Ich bin nicht gegen den Ausbau der Donau- der Brenner-, der Pontebana-Achse, der Südbahn, sowie Koralm-Tunnels aber klar gegen die Einstellung der Regionalbahnen, wenn der Staat nicht mehr soviele finanzielle Mittel für den Ausbau des Autobahn.- und Strassenetztes (welches ohnedies schon perfekt ausgebaut wurde) ausgeben würde, könnte man sowohl den Erhalt der Regionalbahnen als den Ausbau der
Hauptstrecken der ÖBB finanzieren

Die OBB Infrastruktur Bau AG tragen die Mitschuld, weil diese die Infrastrukturbenutzungsgebühren (IBE), die Personen- und Güterverkehr für die Benützung der Schiene zahlen, anstattt an den Erhalt und Ausbau der jeweiligen Regionalbahnen, für welche das Entgeld eingenommen wurde, muss als Gipfel der Frecheit, die ÖBB Infrastruktur Betrieb AG zur Gänze als Pacht an die ÖBB Infrastruktur Bau AG weitergeben, die die neuen Strecken baut, welche mit den Erhalt der Regionalbahnen nichts zu tun haben!

Die ÖBB-Personenverkehrs AG hat an Erhalt der Regionalbahnen ebenfalls nur wenig Interesse, manche Regionalbahnen werden vorsätzlich mit Lok und Wagen-Züge, anstatt mit Triebwagen im Einmannbetrieb unwirtschaftlich betrieben, auf manchen Strecken ist und war das Fahrplanangebot äusserst dürftug!

Ich finde den Desiro Reihe 5022 für die Pendler zwar aktrattiv aber er hat eine Länge von 46m, hat ein Überangebot von über 100 Sitzplätze, ich finde diese Triebwagen für manche Reionalbahn (wo höchstens 30 Fahrgäste pro Zug reisen) als zu überdimensionell

Auch die Anschaffungskosten eines 5022 mit ca. 2,5 Mio Euro sind gegenüber den Autobus viel zu teuer!!

Dagegen würde z.B. ein modernisieter Studenka- Schienenbus (Bei CD-Reihe 810), sowohl billiger sein als auch oft völlig ausreichen!
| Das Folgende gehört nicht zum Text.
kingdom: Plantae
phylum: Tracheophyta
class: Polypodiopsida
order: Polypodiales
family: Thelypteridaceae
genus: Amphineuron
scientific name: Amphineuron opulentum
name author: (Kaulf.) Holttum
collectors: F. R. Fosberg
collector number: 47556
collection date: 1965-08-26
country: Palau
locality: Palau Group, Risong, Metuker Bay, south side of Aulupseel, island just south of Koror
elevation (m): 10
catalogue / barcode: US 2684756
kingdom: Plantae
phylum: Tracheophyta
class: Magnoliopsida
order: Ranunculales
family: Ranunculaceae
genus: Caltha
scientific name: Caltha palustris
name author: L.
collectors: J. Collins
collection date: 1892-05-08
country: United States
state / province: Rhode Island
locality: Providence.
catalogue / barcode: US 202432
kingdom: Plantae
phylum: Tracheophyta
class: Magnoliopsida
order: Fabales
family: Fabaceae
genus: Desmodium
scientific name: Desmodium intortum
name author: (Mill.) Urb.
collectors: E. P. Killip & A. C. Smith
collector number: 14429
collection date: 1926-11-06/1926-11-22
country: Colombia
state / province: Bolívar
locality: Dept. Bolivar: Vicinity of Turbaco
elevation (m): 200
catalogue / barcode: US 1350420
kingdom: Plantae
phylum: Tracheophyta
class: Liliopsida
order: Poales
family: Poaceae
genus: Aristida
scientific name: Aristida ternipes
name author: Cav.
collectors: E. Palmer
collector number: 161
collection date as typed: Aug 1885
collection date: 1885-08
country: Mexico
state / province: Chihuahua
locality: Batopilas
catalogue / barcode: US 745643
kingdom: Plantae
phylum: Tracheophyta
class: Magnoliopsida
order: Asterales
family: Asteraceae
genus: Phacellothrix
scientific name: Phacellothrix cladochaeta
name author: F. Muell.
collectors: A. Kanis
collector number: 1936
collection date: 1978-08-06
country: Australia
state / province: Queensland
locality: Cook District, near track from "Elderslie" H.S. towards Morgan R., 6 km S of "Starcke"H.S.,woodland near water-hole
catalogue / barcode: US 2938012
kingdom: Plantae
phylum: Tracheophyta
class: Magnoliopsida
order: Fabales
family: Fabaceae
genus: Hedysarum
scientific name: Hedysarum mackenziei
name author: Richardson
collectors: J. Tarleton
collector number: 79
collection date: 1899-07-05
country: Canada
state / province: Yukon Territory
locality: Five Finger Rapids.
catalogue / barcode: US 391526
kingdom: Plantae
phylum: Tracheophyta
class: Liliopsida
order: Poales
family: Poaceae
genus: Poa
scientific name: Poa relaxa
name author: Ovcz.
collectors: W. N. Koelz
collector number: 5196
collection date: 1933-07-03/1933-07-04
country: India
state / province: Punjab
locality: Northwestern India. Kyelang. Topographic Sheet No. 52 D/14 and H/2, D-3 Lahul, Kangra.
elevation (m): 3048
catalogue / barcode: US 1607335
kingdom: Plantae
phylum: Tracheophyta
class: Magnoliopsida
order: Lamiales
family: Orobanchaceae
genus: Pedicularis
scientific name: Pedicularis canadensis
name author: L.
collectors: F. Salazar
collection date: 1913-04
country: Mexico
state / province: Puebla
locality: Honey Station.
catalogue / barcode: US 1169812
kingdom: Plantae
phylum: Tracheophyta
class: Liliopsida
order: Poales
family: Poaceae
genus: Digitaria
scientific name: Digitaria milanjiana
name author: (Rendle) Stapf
Die Eisenbahnergewerkschaft als Vertreter der ArbeitsnehmerInnen stellt, an die ÖBB-Personenverkehrs AG immer wieder Forderungen, welche den Bahnbetrieb oft noch noch teuer macht

Die Eisenbahnergewerkschaft hatte bisher erfolgreich verhindert, dass die kostengünstigeren Studenka- Schienenbusse auf ÖBB -Strecken fahren
dass die Züge auf grenznahen Strecken in Waldviertel mit kostengünstigeren tschechischen Lokführern geführt werden könnten!

Und zu guter Letzt fordete die Eisenbahnergewerkschaft noch (angeblich über 100.000 Euro teuere) Fahrlartenautomaten für die 5047

Der Fahrkartenverkauf beim Lokführer ist kostengünstiger als die Anschaffung von Fahrlartenautomaten!

In der Bussen der Wiener Linien wurden vor einigen Jahren dagegen die Fahrkartenautomaten ausgebaut und nun erfolgt der Fahrkartenverkauf beim Busfahrer!

Diese und weitere Wünsche der Eisenbahnergewerkschaft machen den Bahnbetrieb gegenüber den Bus immer teurer und damit sinken die Chanchen, dass die Bahn im Wettbewerb mit den Bus gewinnen kann!

Daher ist es höchste Zeit für eine Auschreibung der Ragionalbahnen in Österreich, was in anderen EU-Ländern bereits erfolgreich geschah!